[Collected data]
[Start of section]

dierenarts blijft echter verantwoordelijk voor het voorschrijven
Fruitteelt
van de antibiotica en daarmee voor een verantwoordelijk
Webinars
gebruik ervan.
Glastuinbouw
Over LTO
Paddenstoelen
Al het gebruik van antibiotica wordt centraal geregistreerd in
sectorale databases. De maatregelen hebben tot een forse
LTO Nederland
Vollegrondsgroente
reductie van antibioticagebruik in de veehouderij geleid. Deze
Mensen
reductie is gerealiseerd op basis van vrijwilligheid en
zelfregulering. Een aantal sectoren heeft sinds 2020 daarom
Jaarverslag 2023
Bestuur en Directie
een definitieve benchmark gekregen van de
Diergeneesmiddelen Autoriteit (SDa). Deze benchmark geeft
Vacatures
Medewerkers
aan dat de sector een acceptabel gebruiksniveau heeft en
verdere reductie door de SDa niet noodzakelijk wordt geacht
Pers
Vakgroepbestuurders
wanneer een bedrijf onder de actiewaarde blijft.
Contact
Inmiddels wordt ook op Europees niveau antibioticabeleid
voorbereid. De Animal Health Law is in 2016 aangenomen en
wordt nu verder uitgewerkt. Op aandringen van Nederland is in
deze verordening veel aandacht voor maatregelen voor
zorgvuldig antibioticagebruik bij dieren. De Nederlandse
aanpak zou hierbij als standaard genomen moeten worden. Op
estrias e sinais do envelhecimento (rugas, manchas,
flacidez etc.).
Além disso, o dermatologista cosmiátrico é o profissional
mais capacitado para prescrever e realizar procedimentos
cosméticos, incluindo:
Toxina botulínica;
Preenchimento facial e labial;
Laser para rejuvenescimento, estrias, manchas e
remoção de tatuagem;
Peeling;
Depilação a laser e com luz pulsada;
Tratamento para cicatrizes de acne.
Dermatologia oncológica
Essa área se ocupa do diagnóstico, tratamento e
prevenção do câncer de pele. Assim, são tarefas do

[End of section]

§ **Exercise brief**
In the records above, some lines may contain the word "benchmark"; copy every one of them.

§ **Result**
een definitieve benchmark gekregen van de
Diergeneesmiddelen Autoriteit (SDa). Deze benchmark geeft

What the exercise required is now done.